Extend the passage below about herders evicted from Tanzania's Mkomazi reserve, starting right after its last sentence.
[Given passage — start]
Yet the rhino are thriving. The wild dog were hit by canine distemper, but their populations are recovering. These interventions have been successful, at least on their own terms. They have not been impeded by local opposition. Indeed, the success of the conservationists, and the existence of these reports, has confirmed the marginalisation of the herders. With its rhino and wild dog, Mkomazi is now established on a more secure footing, and the pastoralists' case looks even less attractive to potential allies in government.
It is important to point out that, while the marginalisation of herders may be the result of the conservationists' campaigns, it was not their intention. Nor was the labelling of evictees as 'not indigenous' deceitful (the history of the reserve was not well known at the time, and the label has not been repeated). Supporters of the trusts are experienced professionals, respected pillars of the political and conservation establishment. They support these actions because they believe that these policies are necessary to save Mkomazi. They believe that human costs have to be paid to prevent the destruction of the environment.
There are good reasons, however, to question this urgency, and the ecological arguments on which it is based. This issue revolves around the dynamics of vegetation change in semi-arid areas in response to grazing pressure, of which there are conflicting interpretations (Behnke and Scoones 1993; Illius and O'Connor 1999; Sullivan and Rohde 2002). Conservationists have portrayed the reserve as fragile and destroyed by cattle. The alternative view is that nature here is resilient: it recovered remarkably quickly after the evictions, and was able to sustain far larger numbers of cattle than experts thought, and continued to do so even while it was being degraded. I cannot rehearse the detail of these arguments here, but refer readers to the relevant publications if they wish to explore it further (Brockington 2002; Brockington and Homewood 2001; Canney 2001; Homewood and Brockington 1999). Conservationists may have thought they had a good cause to expel pastoralists, but these reasons, and their justification of eviction, are controversial.
What lessons can be learned from this situation? There are a number of elements that may make this case study unrepresentative. The environment of the reserve has proven resilient to the impact of large numbers of cattle. Sustained occupation of the reserve for several decades has still left levels of biodiversity exciting to scientists and conservationists six years after the evictions (Coe et al. 1999; Homewood and Brockington 1999). Pastoralists, despite their numbers, did not exploit the resources intensively; stocking rates at their maximum were between 3 and 4 ha per cow. Mkomazi is not an isolated reserve, but an extension of the Tsavo ecosystem. It is not surrounded by people. In such circumstances temporary failures of fortress conservation are possible, because the potential still remains for its recovery.
More important are the divisions within the local 'communities' that surround the reserve. The majority of people who live close to Mkomazi (50,000 at the time of the evictions) were not intensively involved in cattle keeping. The evictions have not harmed them significantly. In the west of the reserve, which was occupied most recently, Maasai immigrants were unpopular. There have been long histories of conflict and cattle theft between them and the Pare people, whereas in the east of the reserve relations between the Parakuyo and Sambaa people were generally better. In the west, however, the prospect of large populations of herders being returned to the reserve was not popular. Here local lobbying has argued for the boundaries to be redrawn further away from the mountains rather than allowing residence. The evicted pastoralists are thus politically weak, without a broad base of popular support. Indeed, many have now dispersed and live far from Mkomazi. They are unable effectively to press their claims. Harsh policies work because the misfortune has been concentrated on to relatively few people.
[Given passage — finish]
[Data supplied — start]
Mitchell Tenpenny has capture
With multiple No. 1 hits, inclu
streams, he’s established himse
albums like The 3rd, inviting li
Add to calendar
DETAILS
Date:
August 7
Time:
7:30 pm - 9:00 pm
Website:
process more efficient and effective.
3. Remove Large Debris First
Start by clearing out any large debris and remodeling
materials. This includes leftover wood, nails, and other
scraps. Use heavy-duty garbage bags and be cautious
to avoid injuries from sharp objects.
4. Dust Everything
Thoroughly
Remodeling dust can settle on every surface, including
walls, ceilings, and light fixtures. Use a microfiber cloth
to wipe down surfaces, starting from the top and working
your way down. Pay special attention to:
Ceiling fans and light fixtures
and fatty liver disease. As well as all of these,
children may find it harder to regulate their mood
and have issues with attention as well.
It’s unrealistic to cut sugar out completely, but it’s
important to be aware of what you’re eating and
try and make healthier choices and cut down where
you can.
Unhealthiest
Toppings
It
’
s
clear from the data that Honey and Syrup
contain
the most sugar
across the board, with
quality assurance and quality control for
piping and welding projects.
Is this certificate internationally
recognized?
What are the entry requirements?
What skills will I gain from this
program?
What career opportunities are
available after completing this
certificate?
[Data supplied — finish]
[Data supplied — start]
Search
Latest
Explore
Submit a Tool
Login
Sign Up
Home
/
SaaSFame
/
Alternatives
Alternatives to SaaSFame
[Data supplied — finish]
» **Output for this exercise**:
This is a relatively recent case study. Only fifteen years have passed since the pastoralists were evicted, and much less time since the rhino sanctuary was established. But the alliances that sustain Mkomazi are strong and show little signs of weakening. When hotel facilities are developed and the reserve starts to generate income for the government, it will become still more valuable. This reserve now has international importance.
Conclusions | |  |
Mkomazi has four lessons for community conservation. First, writings by conservation progressives can appear to suggest that injustice is inherently unsustainable. In doing so they attribute too much power to weak rural groups. They overlook some of the ways in which fortress conservation can be successful, and the way in which oppression works. For example Stuart Marks (1984: 130) wrote:
The romantic vision of keeping Africa as an unchanged paradise teeming with wildlife is a foreign nonsense, for to ask East Africa to perpetuate such an image is to ask it to stay poor and undeveloped.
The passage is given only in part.